**The task:** From the records below, transcribe exactly the lines that begin at the line with "vfov_deg: 16.0" and end at the line with "exposure_s: 1/1000", both included.

::: Material provided :::

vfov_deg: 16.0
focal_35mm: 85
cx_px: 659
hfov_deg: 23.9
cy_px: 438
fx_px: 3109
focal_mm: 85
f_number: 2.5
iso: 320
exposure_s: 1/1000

:::
::: Material provided :::

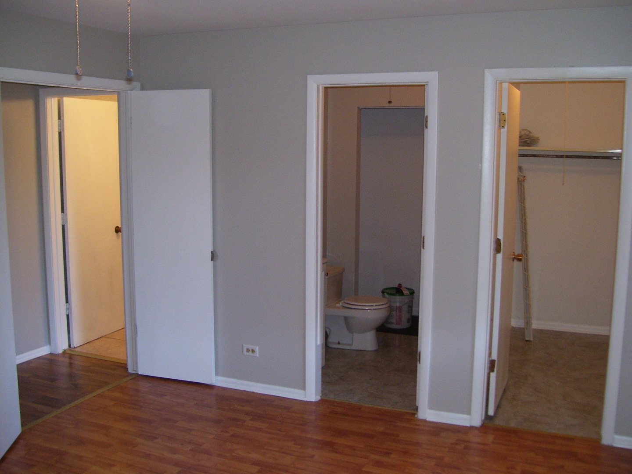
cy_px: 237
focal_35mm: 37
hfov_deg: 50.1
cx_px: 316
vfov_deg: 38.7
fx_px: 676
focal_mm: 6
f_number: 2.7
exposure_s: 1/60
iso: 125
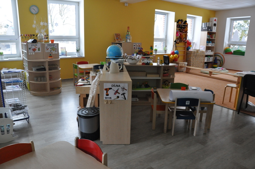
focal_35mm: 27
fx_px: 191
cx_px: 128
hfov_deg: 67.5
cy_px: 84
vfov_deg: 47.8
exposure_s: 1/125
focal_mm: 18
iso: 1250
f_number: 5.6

:::

**Response to this task:**
vfov_deg: 16.0
focal_35mm: 85
cx_px: 659
hfov_deg: 23.9
cy_px: 438
fx_px: 3109
focal_mm: 85
f_number: 2.5
iso: 320
exposure_s: 1/1000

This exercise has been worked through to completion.